Managing Money Better with a Health Savings Account
- December 8, 2020
- By: Roxanne Alexander
Health Savings as Risk Management Policy
This year we have all been faced with the scary possibility that we might contract Covid and end up with complications or long-term residual health effects. Hopefully for most of us this will not happen, but depending on the type of health insurance policy you have, you may be out of pocket a few thousand dollars if you need medical care. Although most of us normally take trips to the doctor for regular check- ups and routine care for pre-existing conditions, this year has really made us focus on health more than any other year in the past.
Using Lively To Manage Your Health Savings Account
There are various health savings account (HSA) providers, but my favorite is Lively. They have a very user-friendly mobile app and you can link your account to a brokerage account at TD Ameritrade/Schwab so that you can invest the funds. One of the most useful features of this app is that you can take photos of your medical bills and save them for future reimbursement. The app tracks the amount you are owed and you can choose to be reimbursed at any time, either for a particular expense or for the entire amount, but there is no requirement that get reimbursed immediately each time you incur a medical bill. For example, if you have $20,000 saved in the health saving account and have racked up $15,000 worth of medical bills to date, you are free to leave the funds invested indefinitely and receive reimbursement for the $15,000 sometime in the future. As long as you have the past medical bills to prove it, you can take funds out tax-free in retirement while at the same time allowing the funds to grow tax-free for many years. If you open a brokerage account, you will be able to access almost its entire universe of investments just like you can with any other investment account, and the account can be managed as part of your long-term portfolio.
Usually most HSA account providers issue a debit card that you can use directly when purchasing medical services or supplies if you do need the funds for immediate medical expenses. Even if you do need to use the funds each year, the tax benefit from using this account is still worthwhile.
The qualified expenses are extensive – from doctors visit co-pays to health-related items like contact lens solution and over-the-counter pain medications. You can find a list of qualified health expenses at these sites:
Am I Eligible for a Health Saving Account?

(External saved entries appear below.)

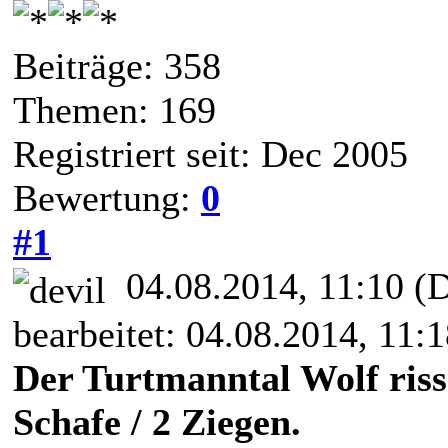
Beiträge: 358
Themen: 169
Registriert seit: Dec 2005
Bewertung:
0
#1
04.08.2014, 11:10
(D
bearbeitet: 04.08.2014, 11:
Der Turtmanntal Wolf riss
Schafe / 2 Ziegen.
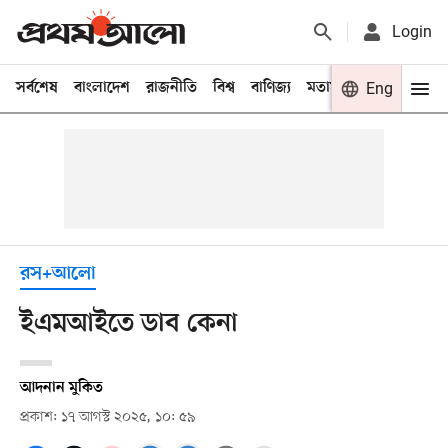
Login
সর্বশেষ
বাংলাদেশ
রাজনীতি
বিশ্ব
বাণিজ্য
মতামত
খেলা
Eng
বিনো
রস+আলো
ইএমআইতে ডাব কেনা
আদনান মুকিত
প্রকাশ: ১৭ আগস্ট ২০২৫, ১০: ৫৯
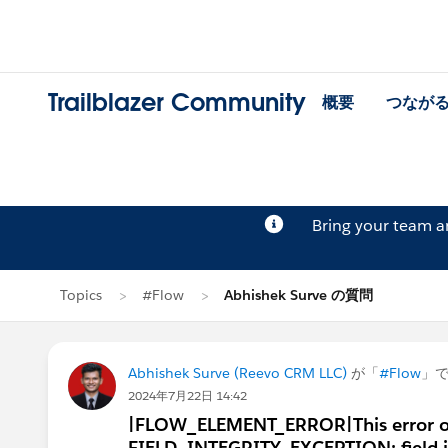
Trailblazer Community
概要
つなが
Bring your team 
Topics
#Flow
Abhishek Surve の質問
Abhishek Surve (Reevo CRM LLC)
が「
#Flow
」
2024年7月22日 14:42
|FLOW_ELEMENT_ERROR|This error occu
FIELD_INTEGRITY_EXCEPTION: field int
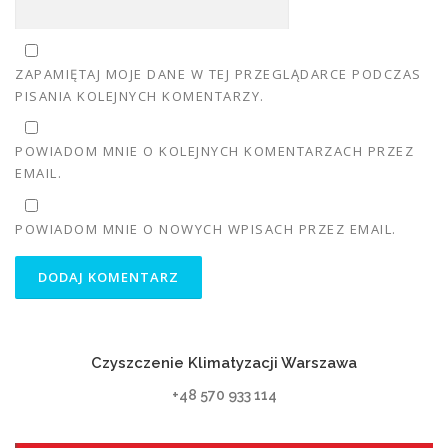
ZAPAMIĘTAJ MOJE DANE W TEJ PRZEGLĄDARCE PODCZAS
PISANIA KOLEJNYCH KOMENTARZY.
POWIADOM MNIE O KOLEJNYCH KOMENTARZACH PRZEZ
EMAIL.
POWIADOM MNIE O NOWYCH WPISACH PRZEZ EMAIL.
Czyszczenie Klimatyzacji Warszawa
+48 570 933 114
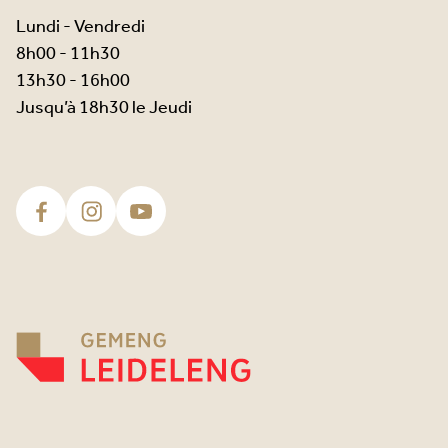
Lundi - Vendredi
8h00 - 11h30
13h30 - 16h00
Jusqu’à 18h30 le Jeudi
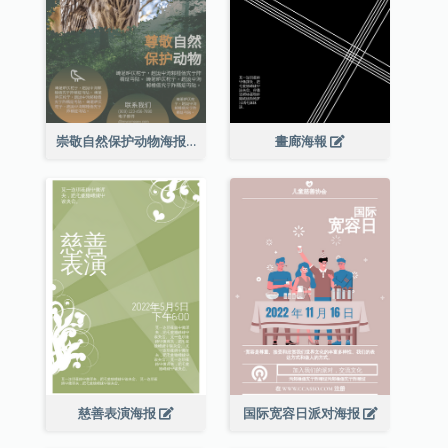
崇敬自然保护动物海报
畫廊海報
慈善表演海报
国际宽容日派对海报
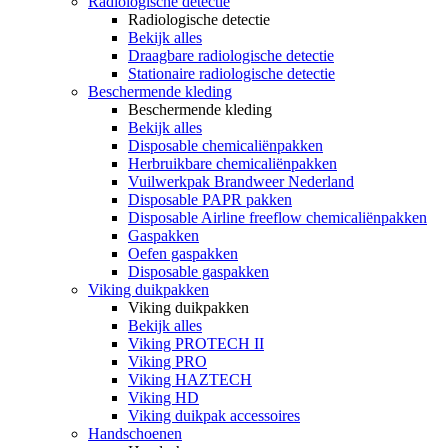
Radiologische detectie
Radiologische detectie
Bekijk alles
Draagbare radiologische detectie
Stationaire radiologische detectie
Beschermende kleding
Beschermende kleding
Bekijk alles
Disposable chemicaliënpakken
Herbruikbare chemicaliënpakken
Vuilwerkpak Brandweer Nederland
Disposable PAPR pakken
Disposable Airline freeflow chemicaliënpakken
Gaspakken
Oefen gaspakken
Disposable gaspakken
Viking duikpakken
Viking duikpakken
Bekijk alles
Viking PROTECH II
Viking PRO
Viking HAZTECH
Viking HD
Viking duikpak accessoires
Handschoenen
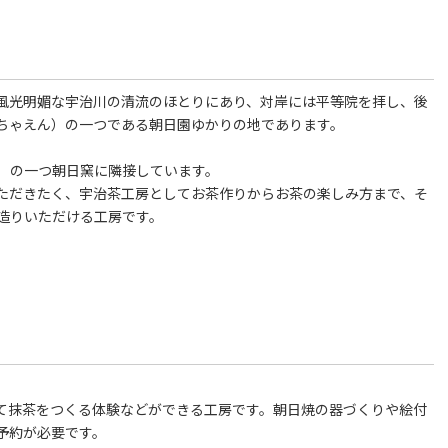
風光明媚な宇治川の清流のほとりにあり、対岸には平等院を拝し、後
ちゃえん）の一つである朝日園ゆかりの地であります。
）の一つ朝日窯に隣接しています。
ただきたく、宇治茶工房としてお茶作りからお茶の楽しみ方まで、そ
造りいただける工房です。
て抹茶をつくる体験などができる工房です。朝日焼の器づくりや絵付
予約が必要です。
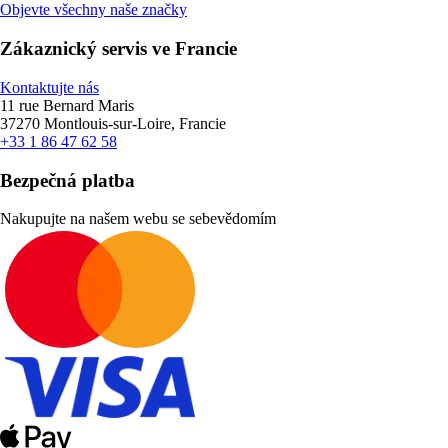
Objevte všechny naše značky
Zákaznický servis ve Francie
Kontaktujte nás
11 rue Bernard Maris
37270 Montlouis-sur-Loire, Francie
+33 1 86 47 62 58
Bezpečná platba
Nakupujte na našem webu se sebevědomím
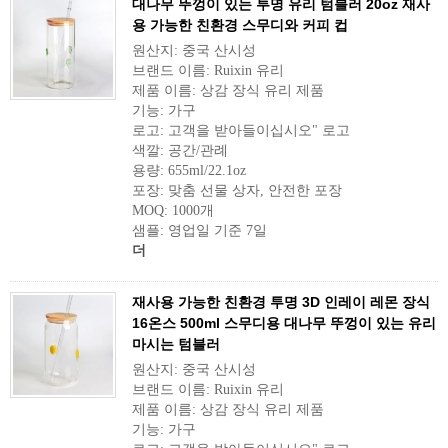
대나무 뚜껑이 있는 투명 유리 텀블러 20oz 재사
용 가능한 친환경 스무디와 커피 컵
원산지: 중국 산시성
브랜드 이름: Ruixin 유리
제품 이름: 상감 장식 유리 제품
기능: 가구
로고: 고객을 받아들이십시오" 로고
색깔: 공간/관례
용량: 655ml/22.1oz
포장: 맞춤 선물 상자, 안전한 포장
MOQ: 1000개
샘플: 영업일 기준 7일
더
재사용 가능한 친환경 투명 3D 인레이 레몬 장식
16온스 500ml 스무디용 대나무 뚜껑이 있는 유리
마시는 텀블러
원산지: 중국 산시성
브랜드 이름: Ruixin 유리
제품 이름: 상감 장식 유리 제품
기능: 가구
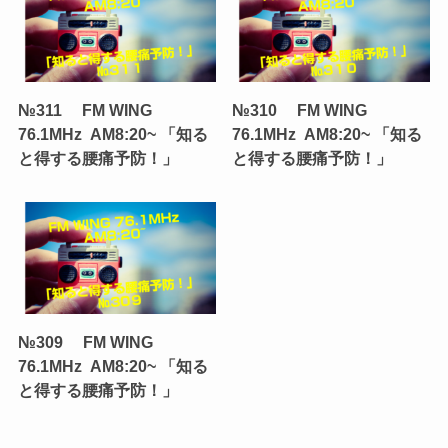
№311 FM WING
№310 FM WING
76.1MHz AM8:20~ 「知る
76.1MHz AM8:20~ 「知る
と得する腰痛予防！」
と得する腰痛予防！」
№309 FM WING
76.1MHz AM8:20~ 「知る
と得する腰痛予防！」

You are eligible to contribute to an HSA if you have a high deductible health plan (HDHP). The IRS defines an HDHP as any plan with a deductible of at least $1,400 for an individual or $2,800 for a family. An HDHP’s total yearly out-of-pocket expenses (including deductibles, copayments, and coinsurance) can’t be more than $6,900 for an individual or $13,800 for a family. (This limit doesn't apply to out-of-network services.)
Health Savings Account Contribution Limits
If you are not a Medicare participant, the maximum contribution limit to an HSA account for 2020 is $3,550 if you are single or $7,100 if you are married or have a family. For 2021, the contribution limits have been increased by $50 for single coverage and $100 for family coverage. Some employers will contribute funds to an HSA account on behalf of their employees.
Money in an HSA is invested and grows tax-free, and an added benefit is that you get an upfront tax deduction for depositing funds into an HSA. For example, if you are single and save $3,100, these funds and their growth is never taxed providing that the funds are used for health-related expenses.
HSA vs FSA
Another type of account used for medical expenses is an FSA or flexible spending account. An HSA and an FSA are both tax-advantaged accounts used for medical expenses, but an FSA is usually offered through an employer and operates on a “use it or lose it” basis in a particular year. You cannot usually have both an HSA and an FSA account at the same time.